(Saved entries)
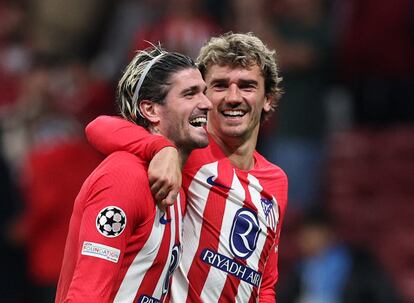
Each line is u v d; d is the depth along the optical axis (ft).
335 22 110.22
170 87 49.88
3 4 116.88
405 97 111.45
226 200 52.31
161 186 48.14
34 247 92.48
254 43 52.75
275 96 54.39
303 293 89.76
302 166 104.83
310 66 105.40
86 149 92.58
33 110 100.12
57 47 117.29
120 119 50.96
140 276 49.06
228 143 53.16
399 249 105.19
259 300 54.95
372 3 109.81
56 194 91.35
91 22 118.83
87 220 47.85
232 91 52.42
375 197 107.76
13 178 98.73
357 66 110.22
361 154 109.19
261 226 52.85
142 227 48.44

* Brief: Each line above should be printed again exactly, though the pictures should not be.

* Answer to this problem:
Each line is u v d; d is the depth along the optical axis (ft).
335 22 110.22
170 87 49.88
3 4 116.88
405 97 111.45
226 200 52.31
161 186 48.14
34 247 92.48
254 43 52.75
275 96 54.39
303 293 89.76
302 166 104.83
310 66 105.40
86 149 92.58
33 110 100.12
57 47 117.29
120 119 50.96
140 276 49.06
228 143 53.16
399 249 105.19
259 300 54.95
372 3 109.81
56 194 91.35
91 22 118.83
87 220 47.85
232 91 52.42
375 197 107.76
13 178 98.73
357 66 110.22
361 154 109.19
261 226 52.85
142 227 48.44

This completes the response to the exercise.